ЗАДАНИЕ 1:
Перескажите короче абзац текста о Брюсове и Блоке, начинающийся словами «Понимаете, вот этот гимн работе». Главные факты должны остаться.
ЗАДАНИЕ 2:
Что, согласно тексту о Брюсове и Блоке, для Брюсова единственное противостоит смерти, отчаянию и одиночеству?
ЗАДАНИЕ 3:
Продолжите текст о Брюсове и Блоке после его последнего предложения.

ФРАГМЕНТ ТЕКСТА:
◇ ◇ ◇

Зрелище, конечно, ужасное, но у символистов бывали и не такие крайности. «Соловьиный сад», конечно: «Я ломаю слоистые скалы…» Помните, эта история о том, как он тоже век или день провёл в чужом саду: «Заглушить рокотание моря / Соловьиная песнь не вольна!» Он выбрался из алькова, бежал, и что же? Встретил его «рабочий с киркою, / Погоняя чужого осла». И мораль Блока очень проста: там бы ты и спал! Не ходил бы ты в эту реальность! Что тебе вот этот безумный полдень, который палящий, «И потонул в палящем дне», тоже мне отрада! Конечно, вот в этом-то главная разница между Брюсовым и Блоком. Брюсов бежит от мечты к реальности, «бегу от пышного алькова», а Блок говорит: да что в жизни-то? Не стоит жизнь соловьиного сада. Останься в соловьином саду, и будет тебе счастье.
Вот вам, пожалуйста, гимн брюсовский:
Понимаете, вот этот гимн работе такой странный в русской литературе, в мечтательной русской литературе, которая всю жизнь, как Обломов, бережёт свою сердечную чистоту. В этом принципиальное брюсовское новаторство. Кто бы вообще пел такие гимны труду и дисциплине? Даже Горький, вечный труженик, говорил, что труд – проклятие человека, мука человека, его первородный грех. А для Брюсова милое дело.
Естественно, что у него случались, конечно, и совершенно другие темы, мы сейчас их коснёмся, но вместе с тем, по большому-то счёту, для него единственное, что противостоит смерти, отчаянию, одиночеству, – работа, самодисциплина. Конечно, это слишком прозаический вывод, но надо признать, что это работает, понимаете? Ужасно, но работает.

◇ ◇ ◇

ЗАПИСИ:

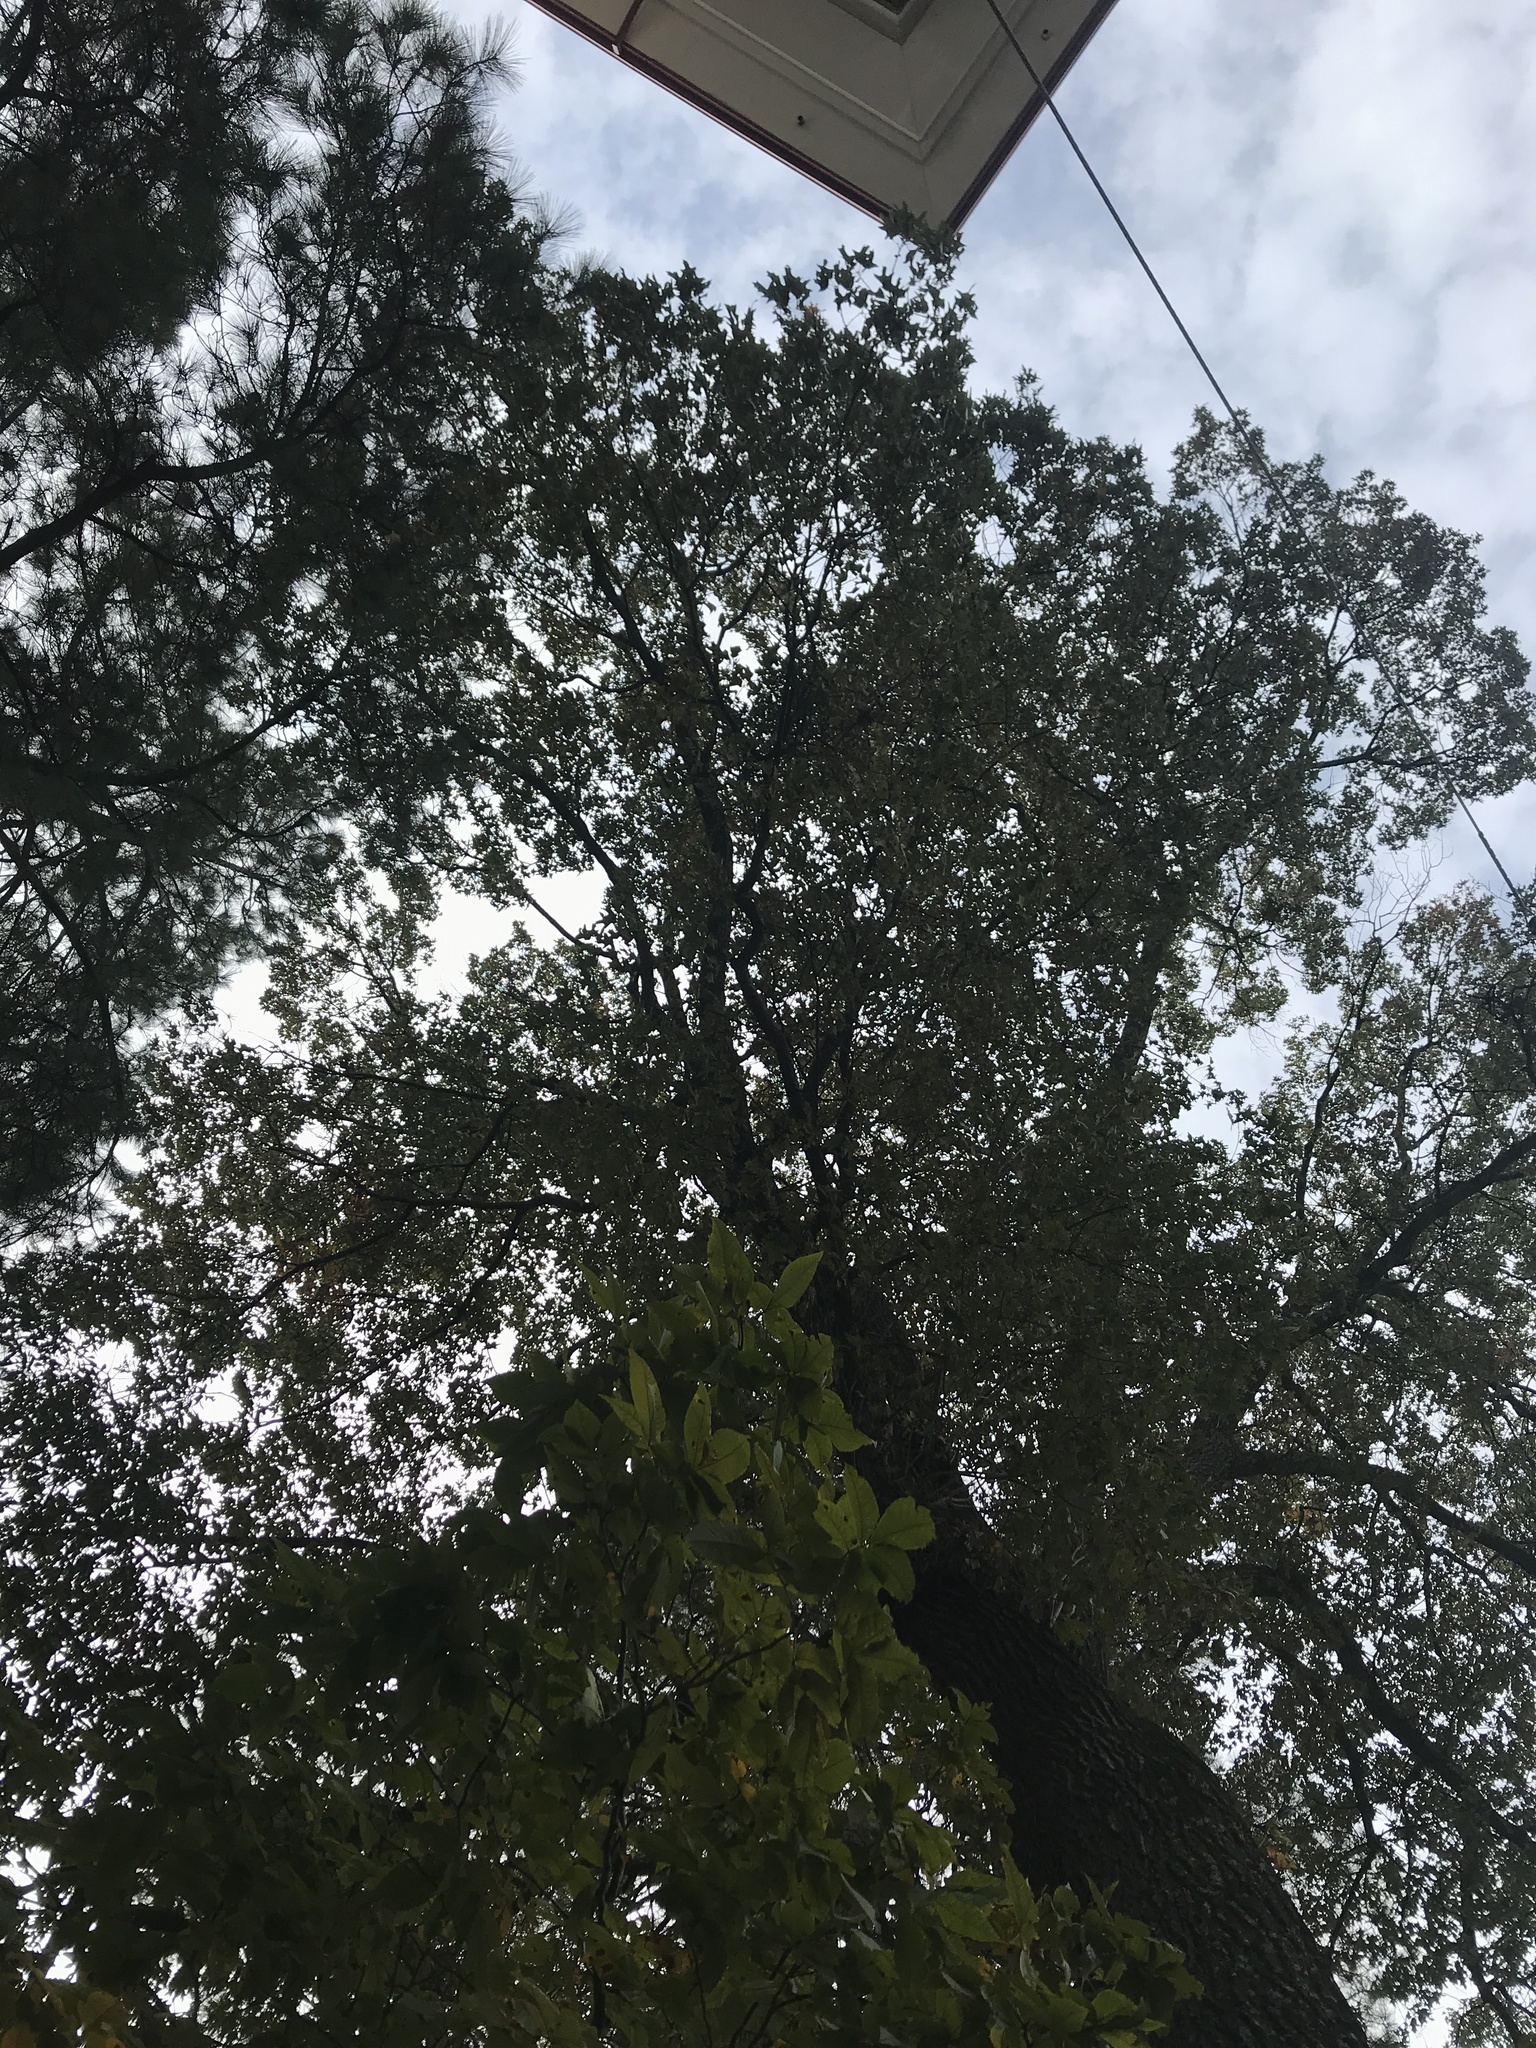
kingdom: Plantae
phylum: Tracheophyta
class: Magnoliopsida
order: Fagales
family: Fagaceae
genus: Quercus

◇ ◇ ◇

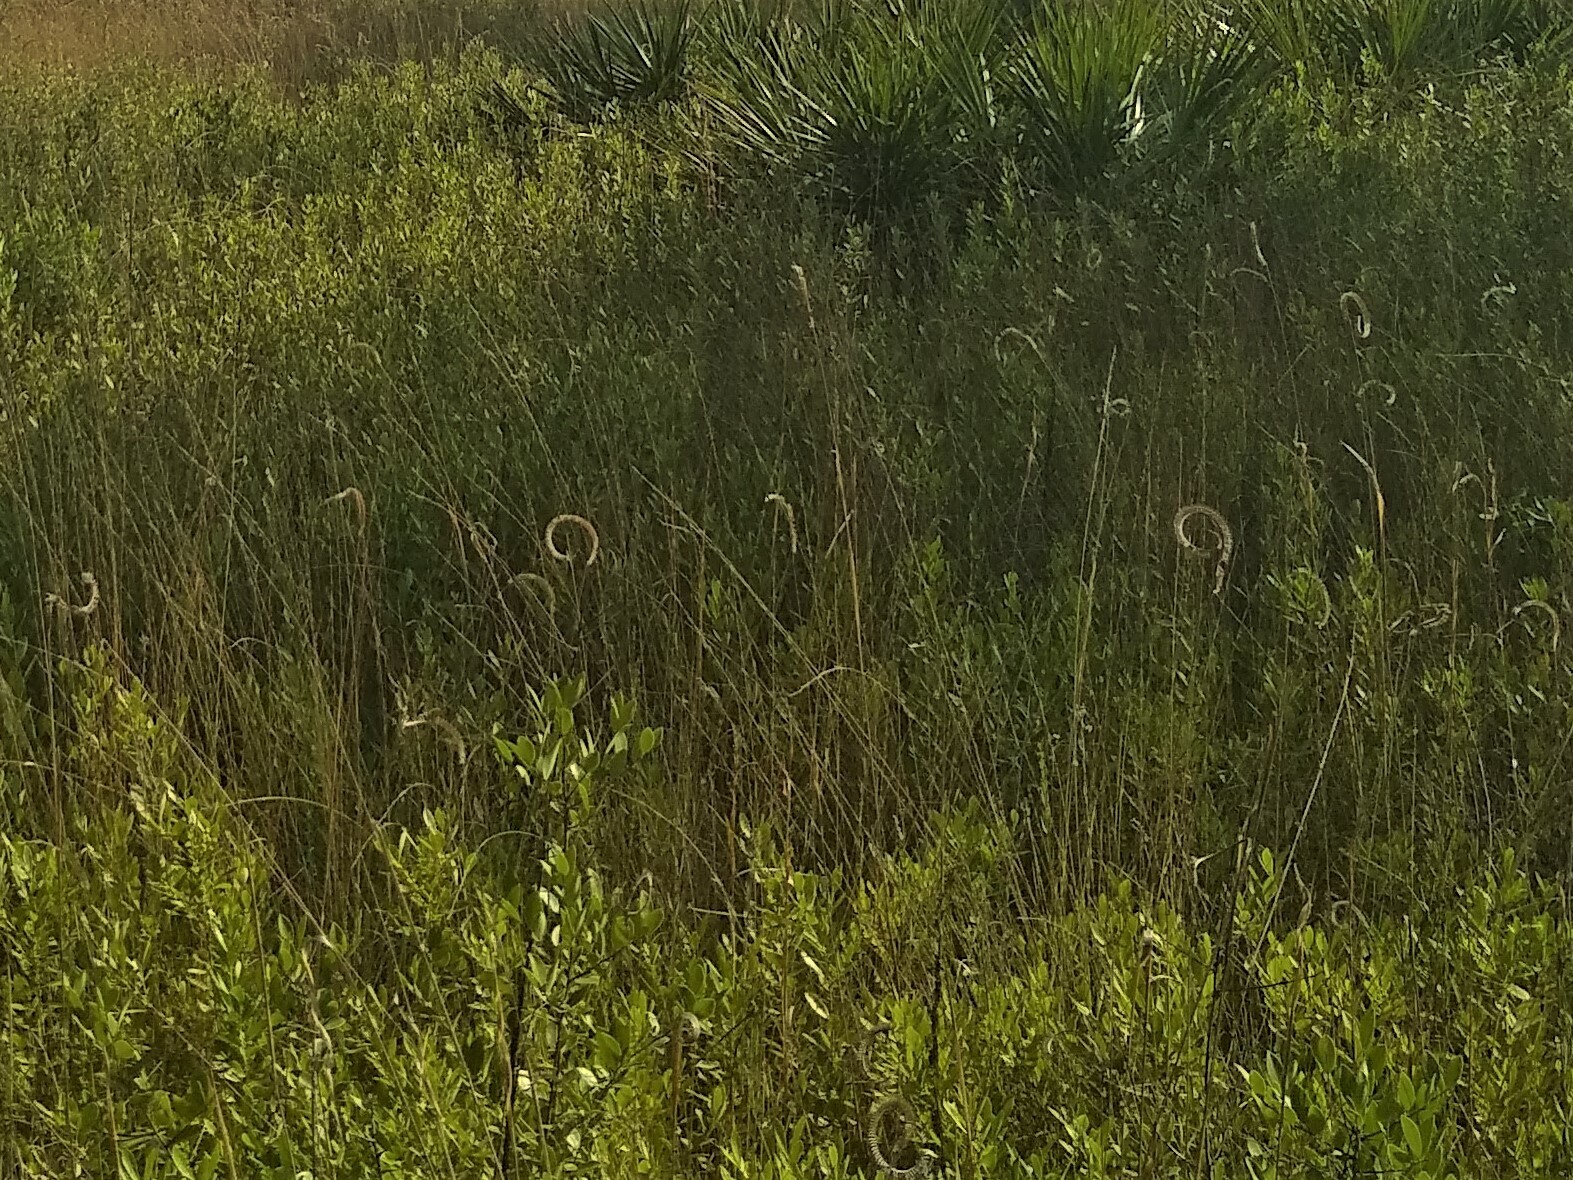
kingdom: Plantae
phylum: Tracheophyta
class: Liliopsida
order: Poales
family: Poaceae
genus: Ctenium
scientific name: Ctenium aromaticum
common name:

◇ ◇ ◇

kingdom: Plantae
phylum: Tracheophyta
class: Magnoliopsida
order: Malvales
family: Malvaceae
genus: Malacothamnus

◇ ◇ ◇

ОЖИДАЕМЫЙ ОТВЕТ 1:
Гимн работе выглядит странно в мечтательной русской литературе, которая, как Обломов, всю жизнь бережёт сердечную чистоту. В этом состоит принципиальное новаторство Брюсова: гимнов труду и дисциплине никто не пел. Даже Горький, вечный труженик, называл труд проклятием, мукой и первородным грехом человека, а для Брюсова это милое дело.

ОЖИДАЕМЫЙ ОТВЕТ 2:
Работа, самодисциплина.

ОЖИДАЕМЫЙ ОТВЕТ 3:
Посмотрите, как поздно потом, как странно это откликнулось у Смелякова: «…эту чёрную землю сырую, / эту милую землю мою». Это почти эротическое чувство к земле, которую герой так по-фрейдистски копает лопатой. «Что её подымал я лопатой и валил на колени кайлом» – у того же Смелякова. У Смелякова аукнулось через 70 лет! Надо сказать, что это очень характерно для советской литературы – брюсовский культ труда. Конечно, мы с вами гуляки праздные и нам гораздо приятнее вдохновение, нам, поэтам, но Брюсов напоминает нам о том, что работа – самый сильный гипноз.
И чтобы уж закончить на совсем весёлой ноте, невозможно, конечно, не спеть, не напомнить его городские романсы: «Есть улица в нашей столице, / Есть домик, и в домике том / Ты пятую ночь в огневице / Лежишь на одре роковом». Тоже такой садизм по полной программе. «И каждую ночь регулярно…» Воткнуть в стихи слово «регулярно» до Брюсова вообще никто бы не попробовал!
Это ужас, конечно, но это и стилизация же. На самом деле это обычный городской романс, и он прекрасно чувствует этот городской романс. Брюсову неважно, хороший это вкус, дурной. Ему важна точность стилизации. И конечно, это можно петь в любом кабаке. Правда, здесь есть абсолютно брюсовская нота: он смотрит, как она умирает, и это для него естественно, потому что он обречен быть губителем всего, что любит (несколько так по-уайльдовски). Кстати, лучший перевод «Баллады Редингской тюрьмы» всё-таки исполнен Брюсовым.
Вот когда на всё это смотришь, тогда и понимаешь, наверно, с особенной полнотой, что всё-таки поэтика работы, точности, дисциплина – это не последняя вещь. И даже когда Брюсову изменяет вкус, ему не изменяет культура, потому что для культуры по большому счёту не важно, хорошо там со вкусом или плохо, а важно, насколько это точно. И Брюсов в некотором состоянии, безусловно, точен. И это состояние хорошее.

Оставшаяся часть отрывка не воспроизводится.